The conventional TB test scans for bacterial DNA in coughed-up mucus, or sputum. But some children struggle to produce a sample on request. The test also can miss TB in people simultaneously infected with HIV because the telltale bacteria may exist in numbers too low to detect or outside the lungs. In addition, the test costs up to $10, a prohibitive fee in many developing countries. As a result of these constraints, a large percentage of TB cases are diagnosed late or not at all, leaving serious infections untreated and more liable to spread.

Two years ago the World Health Organization put out a call for an improved TB diagnostic. In response, Purvesh Khatri, a Stanford University medical professor, and his colleagues combed through the human genome and found three genes that distinguish active TB from other diseases. The team then developed a way to detect these genes in blood.

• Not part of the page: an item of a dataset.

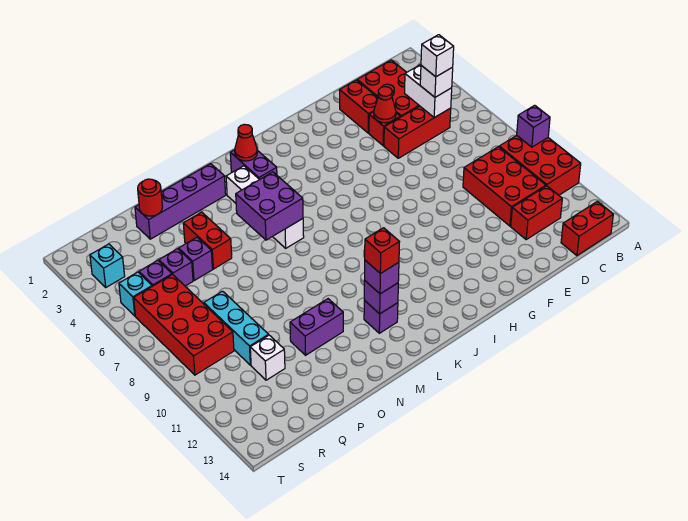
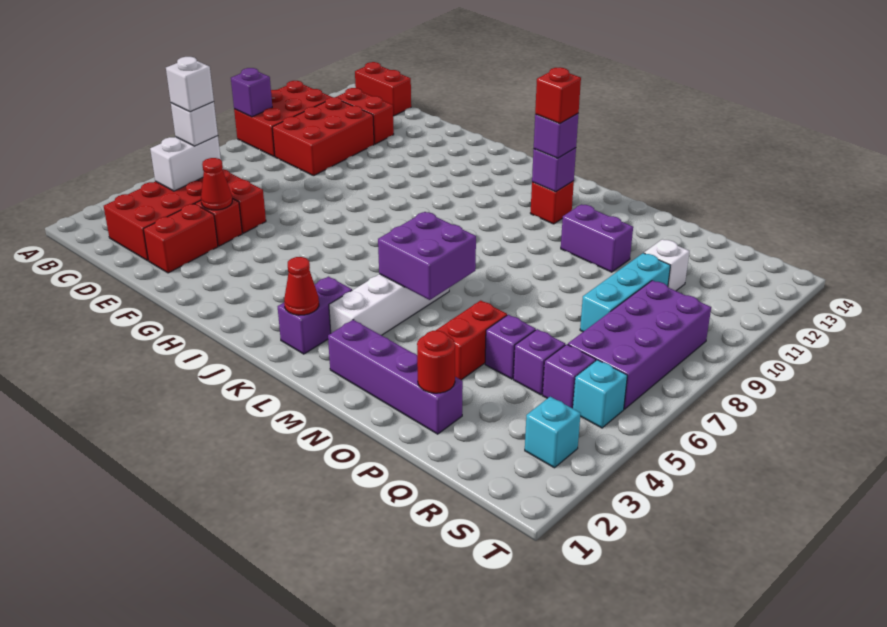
purple 1x1 brick [364,300,398,333] -> red 1x1 brick [530,181,574,224]
red 2x4 brick [134,274,234,375] -> purple 2x4 brick [568,280,711,409]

According to their study, published in the Lancet Respiratory Medicine, the test is equally sensitive among patients with and without HIV coinfection and correctly detected TB in 86 percent of pediatric cases. Additional points in favor of a blood assay include that it can be performed at a clinic and yield same-day results, unlike the case for a sputum test. That is especially advantageous in the developing world, where showing up for even a single appointment presents a tremendous burden. “You want to be able to initiate treatment immediately,” says Sheela Shenoi, a Yale University professor of medicine focused on AIDS.

The technology has not been used in the diagnosis of new patients and may be difficult to scale up, but in the meantime, Khatri has filed a patent for the test. He thinks it could cost less than half as much as the current one. “If this three-gene signature could be developed into a point-of-care test,” Shinoi says, “it would revolutionize TB diagnostics.”